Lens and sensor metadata

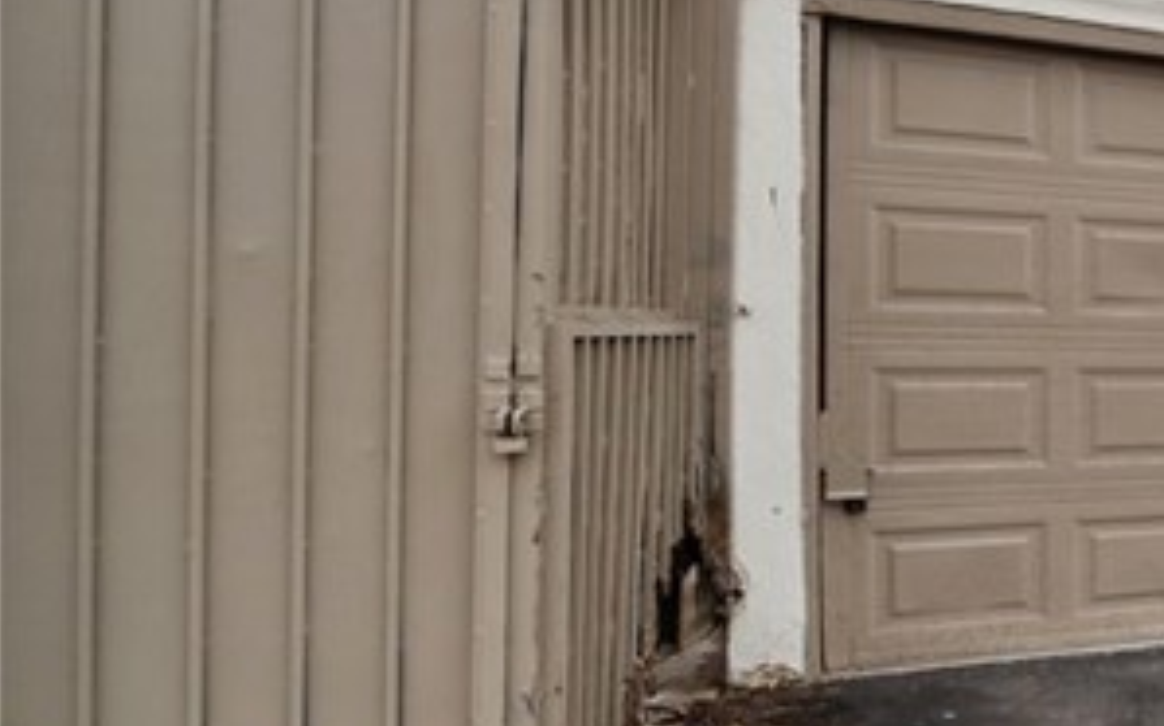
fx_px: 1332
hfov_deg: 24.3
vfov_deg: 30.5
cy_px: 365
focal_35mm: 42
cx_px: 1996
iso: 200
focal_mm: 12
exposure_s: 1/320
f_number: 8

WHAT THE TASK REQUIRES — The entries above should be retyped word for word, with all pictures omitted.

RESULT —
fx_px: 1332
hfov_deg: 24.3
vfov_deg: 30.5
cy_px: 365
focal_35mm: 42
cx_px: 1996
iso: 200
focal_mm: 12
exposure_s: 1/320
f_number: 8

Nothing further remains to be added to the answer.